Data extract:

↓↓↓

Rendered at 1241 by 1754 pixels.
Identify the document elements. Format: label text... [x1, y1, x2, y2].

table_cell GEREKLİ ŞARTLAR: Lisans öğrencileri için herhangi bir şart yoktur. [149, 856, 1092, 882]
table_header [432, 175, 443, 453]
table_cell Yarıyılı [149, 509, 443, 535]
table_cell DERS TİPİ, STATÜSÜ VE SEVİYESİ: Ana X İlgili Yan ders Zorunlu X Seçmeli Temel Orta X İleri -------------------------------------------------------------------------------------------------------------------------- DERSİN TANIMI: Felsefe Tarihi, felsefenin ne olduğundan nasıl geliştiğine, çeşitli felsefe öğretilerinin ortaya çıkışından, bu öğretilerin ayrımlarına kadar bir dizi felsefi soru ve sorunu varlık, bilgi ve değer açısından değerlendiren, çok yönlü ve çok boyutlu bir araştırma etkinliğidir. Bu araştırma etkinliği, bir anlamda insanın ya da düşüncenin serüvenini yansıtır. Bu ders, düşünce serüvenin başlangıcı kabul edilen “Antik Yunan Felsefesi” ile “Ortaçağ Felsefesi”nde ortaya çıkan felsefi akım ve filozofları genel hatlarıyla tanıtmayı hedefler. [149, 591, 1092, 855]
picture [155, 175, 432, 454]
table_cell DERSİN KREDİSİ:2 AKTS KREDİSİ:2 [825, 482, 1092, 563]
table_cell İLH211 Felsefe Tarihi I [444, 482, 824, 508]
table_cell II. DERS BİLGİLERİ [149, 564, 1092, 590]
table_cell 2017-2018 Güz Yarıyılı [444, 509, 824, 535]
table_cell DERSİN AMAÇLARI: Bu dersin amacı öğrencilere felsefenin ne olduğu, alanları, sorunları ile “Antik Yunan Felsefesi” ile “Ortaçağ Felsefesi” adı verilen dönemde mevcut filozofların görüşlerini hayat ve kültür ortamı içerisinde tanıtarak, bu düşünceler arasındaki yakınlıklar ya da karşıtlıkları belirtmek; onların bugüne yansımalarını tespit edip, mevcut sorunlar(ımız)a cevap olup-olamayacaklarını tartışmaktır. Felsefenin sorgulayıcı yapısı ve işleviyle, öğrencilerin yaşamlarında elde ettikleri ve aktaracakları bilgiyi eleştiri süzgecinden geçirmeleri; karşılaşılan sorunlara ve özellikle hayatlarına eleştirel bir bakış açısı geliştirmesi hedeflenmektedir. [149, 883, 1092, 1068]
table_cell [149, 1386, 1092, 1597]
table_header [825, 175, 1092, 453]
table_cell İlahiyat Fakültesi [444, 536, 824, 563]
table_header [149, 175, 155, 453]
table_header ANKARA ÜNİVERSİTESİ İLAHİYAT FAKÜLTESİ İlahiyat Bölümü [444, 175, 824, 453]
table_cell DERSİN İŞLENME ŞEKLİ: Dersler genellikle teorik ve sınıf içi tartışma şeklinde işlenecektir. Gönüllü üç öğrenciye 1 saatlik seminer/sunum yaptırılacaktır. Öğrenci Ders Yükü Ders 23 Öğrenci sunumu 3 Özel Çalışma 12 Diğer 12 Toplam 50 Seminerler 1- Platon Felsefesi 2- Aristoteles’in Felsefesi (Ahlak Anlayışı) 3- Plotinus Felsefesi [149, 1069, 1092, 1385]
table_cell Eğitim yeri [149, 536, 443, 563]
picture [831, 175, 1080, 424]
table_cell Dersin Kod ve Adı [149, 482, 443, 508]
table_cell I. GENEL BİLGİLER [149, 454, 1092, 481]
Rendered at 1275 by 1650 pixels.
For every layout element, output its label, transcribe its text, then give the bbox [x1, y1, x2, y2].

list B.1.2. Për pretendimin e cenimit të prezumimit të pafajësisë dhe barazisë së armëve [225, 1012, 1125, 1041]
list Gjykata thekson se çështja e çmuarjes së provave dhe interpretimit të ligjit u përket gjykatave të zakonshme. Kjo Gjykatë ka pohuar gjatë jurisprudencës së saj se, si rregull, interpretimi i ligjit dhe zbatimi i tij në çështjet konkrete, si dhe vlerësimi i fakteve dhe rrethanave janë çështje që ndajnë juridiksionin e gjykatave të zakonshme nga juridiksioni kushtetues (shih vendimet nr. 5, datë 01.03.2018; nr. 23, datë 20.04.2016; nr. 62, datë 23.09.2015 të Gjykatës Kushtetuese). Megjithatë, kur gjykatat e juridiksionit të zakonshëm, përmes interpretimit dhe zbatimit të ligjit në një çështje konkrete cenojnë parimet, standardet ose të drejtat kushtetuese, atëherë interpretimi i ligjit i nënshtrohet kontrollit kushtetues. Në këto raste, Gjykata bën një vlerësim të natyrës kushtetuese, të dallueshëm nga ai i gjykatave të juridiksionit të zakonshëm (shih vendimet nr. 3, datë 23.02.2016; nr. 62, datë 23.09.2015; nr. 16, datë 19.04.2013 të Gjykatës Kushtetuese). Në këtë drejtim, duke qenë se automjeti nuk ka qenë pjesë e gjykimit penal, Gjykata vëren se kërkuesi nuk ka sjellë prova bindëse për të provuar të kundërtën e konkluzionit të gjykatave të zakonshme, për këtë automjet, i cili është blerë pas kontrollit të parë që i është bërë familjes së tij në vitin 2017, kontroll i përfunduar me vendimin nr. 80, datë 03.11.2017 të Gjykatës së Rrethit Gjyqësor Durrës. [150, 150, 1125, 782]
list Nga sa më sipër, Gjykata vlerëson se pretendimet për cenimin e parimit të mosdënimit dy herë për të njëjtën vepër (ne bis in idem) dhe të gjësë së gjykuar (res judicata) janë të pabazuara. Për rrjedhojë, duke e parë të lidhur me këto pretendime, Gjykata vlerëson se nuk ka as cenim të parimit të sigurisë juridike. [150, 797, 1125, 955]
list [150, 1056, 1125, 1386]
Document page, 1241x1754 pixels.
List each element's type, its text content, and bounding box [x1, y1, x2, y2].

↑↑↑

Task instructions: Reproduce each line above without any alteration.

Output of the exercise:
Rendered at 1241 by 1754 pixels.
Identify the document elements. Format: label text... [x1, y1, x2, y2].

table_cell GEREKLİ ŞARTLAR: Lisans öğrencileri için herhangi bir şart yoktur. [149, 856, 1092, 882]
table_header [432, 175, 443, 453]
table_cell Yarıyılı [149, 509, 443, 535]
table_cell DERS TİPİ, STATÜSÜ VE SEVİYESİ: Ana X İlgili Yan ders Zorunlu X Seçmeli Temel Orta X İleri -------------------------------------------------------------------------------------------------------------------------- DERSİN TANIMI: Felsefe Tarihi, felsefenin ne olduğundan nasıl geliştiğine, çeşitli felsefe öğretilerinin ortaya çıkışından, bu öğretilerin ayrımlarına kadar bir dizi felsefi soru ve sorunu varlık, bilgi ve değer açısından değerlendiren, çok yönlü ve çok boyutlu bir araştırma etkinliğidir. Bu araştırma etkinliği, bir anlamda insanın ya da düşüncenin serüvenini yansıtır. Bu ders, düşünce serüvenin başlangıcı kabul edilen “Antik Yunan Felsefesi” ile “Ortaçağ Felsefesi”nde ortaya çıkan felsefi akım ve filozofları genel hatlarıyla tanıtmayı hedefler. [149, 591, 1092, 855]
picture [155, 175, 432, 454]
table_cell DERSİN KREDİSİ:2 AKTS KREDİSİ:2 [825, 482, 1092, 563]
table_cell İLH211 Felsefe Tarihi I [444, 482, 824, 508]
table_cell II. DERS BİLGİLERİ [149, 564, 1092, 590]
table_cell 2017-2018 Güz Yarıyılı [444, 509, 824, 535]
table_cell DERSİN AMAÇLARI: Bu dersin amacı öğrencilere felsefenin ne olduğu, alanları, sorunları ile “Antik Yunan Felsefesi” ile “Ortaçağ Felsefesi” adı verilen dönemde mevcut filozofların görüşlerini hayat ve kültür ortamı içerisinde tanıtarak, bu düşünceler arasındaki yakınlıklar ya da karşıtlıkları belirtmek; onların bugüne yansımalarını tespit edip, mevcut sorunlar(ımız)a cevap olup-olamayacaklarını tartışmaktır. Felsefenin sorgulayıcı yapısı ve işleviyle, öğrencilerin yaşamlarında elde ettikleri ve aktaracakları bilgiyi eleştiri süzgecinden geçirmeleri; karşılaşılan sorunlara ve özellikle hayatlarına eleştirel bir bakış açısı geliştirmesi hedeflenmektedir. [149, 883, 1092, 1068]
table_cell [149, 1386, 1092, 1597]
table_header [825, 175, 1092, 453]
table_cell İlahiyat Fakültesi [444, 536, 824, 563]
table_header [149, 175, 155, 453]
table_header ANKARA ÜNİVERSİTESİ İLAHİYAT FAKÜLTESİ İlahiyat Bölümü [444, 175, 824, 453]
table_cell DERSİN İŞLENME ŞEKLİ: Dersler genellikle teorik ve sınıf içi tartışma şeklinde işlenecektir. Gönüllü üç öğrenciye 1 saatlik seminer/sunum yaptırılacaktır. Öğrenci Ders Yükü Ders 23 Öğrenci sunumu 3 Özel Çalışma 12 Diğer 12 Toplam 50 Seminerler 1- Platon Felsefesi 2- Aristoteles’in Felsefesi (Ahlak Anlayışı) 3- Plotinus Felsefesi [149, 1069, 1092, 1385]
table_cell Eğitim yeri [149, 536, 443, 563]
picture [831, 175, 1080, 424]
table_cell Dersin Kod ve Adı [149, 482, 443, 508]
table_cell I. GENEL BİLGİLER [149, 454, 1092, 481]
Rendered at 1275 by 1650 pixels.
For every layout element, output its label, transcribe its text, then give the bbox [x1, y1, x2, y2].

list B.1.2. Për pretendimin e cenimit të prezumimit të pafajësisë dhe barazisë së armëve [225, 1012, 1125, 1041]
list Gjykata thekson se çështja e çmuarjes së provave dhe interpretimit të ligjit u përket gjykatave të zakonshme. Kjo Gjykatë ka pohuar gjatë jurisprudencës së saj se, si rregull, interpretimi i ligjit dhe zbatimi i tij në çështjet konkrete, si dhe vlerësimi i fakteve dhe rrethanave janë çështje që ndajnë juridiksionin e gjykatave të zakonshme nga juridiksioni kushtetues (shih vendimet nr. 5, datë 01.03.2018; nr. 23, datë 20.04.2016; nr. 62, datë 23.09.2015 të Gjykatës Kushtetuese). Megjithatë, kur gjykatat e juridiksionit të zakonshëm, përmes interpretimit dhe zbatimit të ligjit në një çështje konkrete cenojnë parimet, standardet ose të drejtat kushtetuese, atëherë interpretimi i ligjit i nënshtrohet kontrollit kushtetues. Në këto raste, Gjykata bën një vlerësim të natyrës kushtetuese, të dallueshëm nga ai i gjykatave të juridiksionit të zakonshëm (shih vendimet nr. 3, datë 23.02.2016; nr. 62, datë 23.09.2015; nr. 16, datë 19.04.2013 të Gjykatës Kushtetuese). Në këtë drejtim, duke qenë se automjeti nuk ka qenë pjesë e gjykimit penal, Gjykata vëren se kërkuesi nuk ka sjellë prova bindëse për të provuar të kundërtën e konkluzionit të gjykatave të zakonshme, për këtë automjet, i cili është blerë pas kontrollit të parë që i është bërë familjes së tij në vitin 2017, kontroll i përfunduar me vendimin nr. 80, datë 03.11.2017 të Gjykatës së Rrethit Gjyqësor Durrës. [150, 150, 1125, 782]
list Nga sa më sipër, Gjykata vlerëson se pretendimet për cenimin e parimit të mosdënimit dy herë për të njëjtën vepër (ne bis in idem) dhe të gjësë së gjykuar (res judicata) janë të pabazuara. Për rrjedhojë, duke e parë të lidhur me këto pretendime, Gjykata vlerëson se nuk ka as cenim të parimit të sigurisë juridike. [150, 797, 1125, 955]
list [150, 1056, 1125, 1386]
Document page, 1241x1754 pixels.
List each element's type, its text content, and bounding box [x1, y1, x2, y2].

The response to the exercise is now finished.